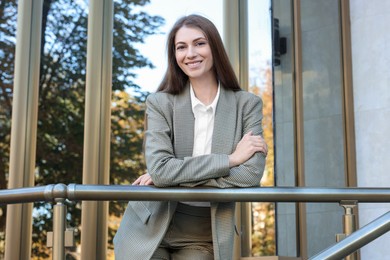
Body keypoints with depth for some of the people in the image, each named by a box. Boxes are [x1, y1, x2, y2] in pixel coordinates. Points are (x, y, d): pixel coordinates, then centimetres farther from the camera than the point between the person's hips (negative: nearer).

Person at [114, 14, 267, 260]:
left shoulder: (247, 104, -3)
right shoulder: (160, 103, -4)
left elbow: (251, 173, -15)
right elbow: (159, 168, -17)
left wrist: (176, 176, -16)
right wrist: (229, 159, -18)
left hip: (206, 237, 0)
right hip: (150, 231, 0)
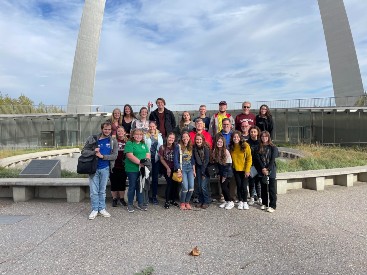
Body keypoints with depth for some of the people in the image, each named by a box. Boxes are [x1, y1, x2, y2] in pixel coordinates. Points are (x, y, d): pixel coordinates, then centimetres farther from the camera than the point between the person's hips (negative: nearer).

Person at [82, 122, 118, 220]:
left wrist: (102, 156, -16)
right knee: (94, 191, 4)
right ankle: (95, 209, 18)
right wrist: (94, 152, -18)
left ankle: (102, 208, 24)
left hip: (105, 168, 1)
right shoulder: (92, 139, -2)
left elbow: (114, 156, -5)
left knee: (102, 190, 12)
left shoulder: (113, 141, 1)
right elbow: (83, 152, -1)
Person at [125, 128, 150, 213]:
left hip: (142, 169, 6)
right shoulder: (129, 144, -6)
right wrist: (140, 162, -20)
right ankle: (130, 205, 17)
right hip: (132, 169, -5)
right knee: (132, 186, 3)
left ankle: (140, 204, 23)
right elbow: (130, 156, -17)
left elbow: (148, 155, 9)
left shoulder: (144, 144, 15)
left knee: (140, 186, 12)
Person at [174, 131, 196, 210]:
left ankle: (187, 202, 16)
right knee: (185, 187, -12)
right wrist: (179, 170, -14)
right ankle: (182, 203, 11)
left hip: (190, 168, 5)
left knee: (191, 187, -5)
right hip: (182, 168, -5)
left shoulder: (191, 147, 10)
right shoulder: (178, 147, -6)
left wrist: (194, 170, 12)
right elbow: (175, 160, -7)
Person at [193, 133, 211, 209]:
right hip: (198, 168, 4)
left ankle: (207, 201, 8)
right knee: (199, 186, 4)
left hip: (205, 169, -4)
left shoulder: (206, 148, -14)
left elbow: (206, 160, -14)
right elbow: (194, 159, 4)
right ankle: (201, 201, 19)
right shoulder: (194, 148, -1)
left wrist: (203, 172, -13)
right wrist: (194, 170, -3)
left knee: (203, 186, -10)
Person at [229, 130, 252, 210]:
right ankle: (240, 202, 23)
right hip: (236, 170, 3)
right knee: (239, 186, 8)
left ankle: (245, 202, 18)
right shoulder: (231, 147, -2)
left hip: (244, 170, -3)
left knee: (244, 186, -1)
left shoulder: (245, 146, -13)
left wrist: (247, 170, -14)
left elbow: (249, 159, -11)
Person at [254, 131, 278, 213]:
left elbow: (273, 159, -8)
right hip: (262, 170, 3)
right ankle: (264, 203, 21)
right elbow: (258, 158, -1)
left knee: (271, 188, -1)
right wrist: (263, 168, -12)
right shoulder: (259, 147, 7)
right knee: (263, 187, 10)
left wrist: (268, 169, -14)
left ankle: (272, 206, 3)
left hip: (271, 170, -3)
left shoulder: (273, 147, -1)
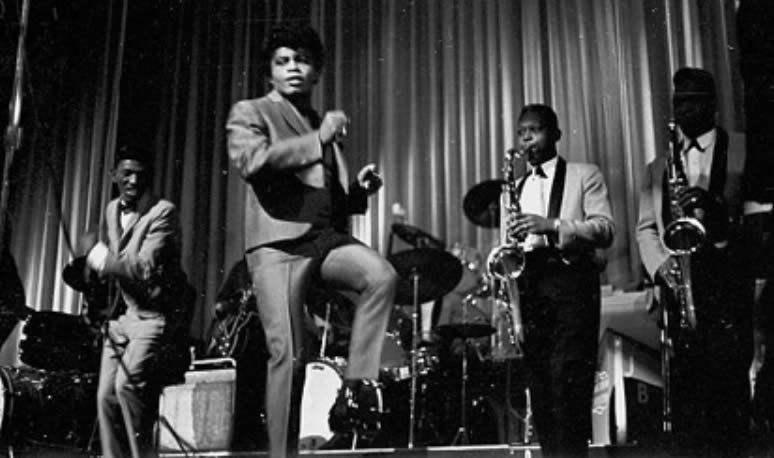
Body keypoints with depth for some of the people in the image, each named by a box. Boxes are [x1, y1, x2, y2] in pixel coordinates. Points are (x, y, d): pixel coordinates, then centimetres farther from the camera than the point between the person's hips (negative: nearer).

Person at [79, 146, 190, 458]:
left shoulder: (163, 212, -14)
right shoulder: (112, 209, 9)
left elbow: (144, 268, -23)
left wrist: (97, 256, -15)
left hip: (153, 313, -8)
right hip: (120, 313, 8)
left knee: (128, 382, -25)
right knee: (106, 396, 6)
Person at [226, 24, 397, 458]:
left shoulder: (323, 125, 25)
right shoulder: (250, 112, 9)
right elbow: (251, 161, -13)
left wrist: (360, 189, 9)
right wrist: (317, 140, -15)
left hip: (328, 236, 5)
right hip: (279, 240, -4)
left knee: (383, 275, -26)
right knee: (289, 354, -13)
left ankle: (355, 392, -19)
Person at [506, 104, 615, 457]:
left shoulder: (585, 176, 11)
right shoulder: (516, 188, 25)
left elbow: (605, 229, -3)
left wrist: (552, 225, -16)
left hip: (571, 282, -4)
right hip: (528, 285, 5)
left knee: (567, 384, -16)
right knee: (541, 390, 2)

Your assignment | Output the lines, exactly: the first line of the entries above, every line after it, and the line with "right hip: (150, 231, 0)" as the last. No pictures.

Task solution |
Body keypoints with depth for some of the people in the image, each named by a box. Boxes are [x1, y1, x2, y2] in pixel coordinates. Points are (x, y, d): pixel coordinates, then centimetres farther from the camera than the point between the person's hips (negative: nearer).

Person at [114, 14, 267, 260]:
left shoulder: (247, 104, -3)
right shoulder: (160, 103, -4)
left elbow: (251, 173, -15)
right elbow: (159, 168, -17)
left wrist: (176, 176, -16)
right wrist: (229, 159, -18)
left hip: (206, 237, 0)
right hip: (150, 231, 0)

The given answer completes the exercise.